▶ **Enunciado**:
Retome o texto abaixo sobre as emendas de senadores ao projeto e dê continuidade a ele a partir da última frase mostrada.

▶ **Texto apresentado**:
Os crimes ambientais, em parte onde se incluem os delitos
contra os animais, punidos de maneira mais rigorosa no projeto, mereceram a
atenção do senador Jayme Campos (DEM-MT).
Autor de cinco emendas, o senador busca por meio de uma delas eliminar
do texto dispositivo que sugere prisão de um a quatro anos para quem
“transportar animal em veículo em condições inadequadas, ou que coloquem em
risco sua saúde ou integridade física ou sem a documentação exigida”.
Para Jayme Campos, as leis atuais já tratam modo adequado a
questão do transporte animal, inclusive por meio de leis referentes à
agropecuária e aos padrões sanitários de produção animal. A seu ver, o
dispositivo é redundante e se confunde com a previsão punitiva do artigo que
trata de maus-tratos a animais. “Além disso, prevê uma pena que nos parece
bastante elevada, sem ao menos admitir multa como uma alternativa possível”,
reclama o senador.
Bullying
Lídice da Mata (PSB-BA) dedicou uma de suas nove emendas à
questão do bullying, tipificado com o nome de “intimidação vexatória” na
proposta, com aplicação de medidas sócio-educativas se o praticante condenado
for menor de idade. No entanto, na contramão do clamor pela punição do
bullying, Lídice da Mata se empenha em suprimir do texto o dispositivo.
“Ao criminalizar o bullying, a proposta retira do âmbito
educacional a possibilidade dos educadores atuarem conjuntamente na busca de
soluções destes conflitos a partir de uma cultura de paz”, avalia a senadora.

▶ **Dados fornecidos**:
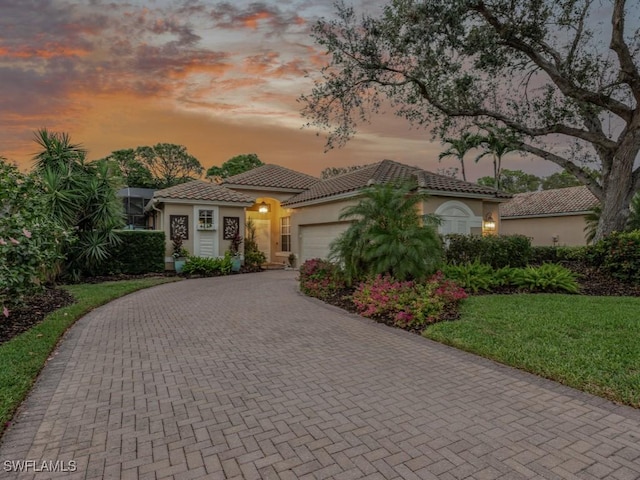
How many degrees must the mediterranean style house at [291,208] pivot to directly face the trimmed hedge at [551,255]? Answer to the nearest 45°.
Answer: approximately 90° to its left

▶ **Resposta do exercício**:
Já Paulo Paim (PT-RS) assina três emendas, uma delas para
defender tratamento penal mais duro contra autor de roubo de cargas, de forma
semelhante ao que o texto sugere para o roubo praticado para o roubo contra
veículo de transporte de valores. Nesse caso, o roubo é “qualificado”, com pena
de quatro a oito anos de prisão.
“Não se pode esquecer a ameaça à integridade física dos
motoristas envolvidos nas operações de transporte, que convivem com os
sentimentos de medo e insegurança no dia a dia de suas atividades
profissionais”, salienta o senador.
Cronograma
Pelo cronograma atual, a comissão especial do Senado que
examina o projeto do novo Código Penal, relatado pelo senador Pedro Taques
(PDT-MT), receberá até o dia 5 de novembro as emendas dos parlamentares.
A votação dos relatórios parciais deverá terminar no dia 20
de novembro, enquanto o prazo para a apresentação do relatório final do relator
ficou para o dia 27 do mesmo mês. Já a data de entrega do parecer final da
comissão será até 4 de dezembro.
Porém, tanto o relator como o presidente da comissão, senador
Eunício Oliveira (PMDB-CE), já defendem a dilatação do calendário.
Em reunião a ser realizada ainda nesta semana, a comissão
decidirá sobre a proposta, que pode significar mais 20 dias úteis para cada
fase da tramitação.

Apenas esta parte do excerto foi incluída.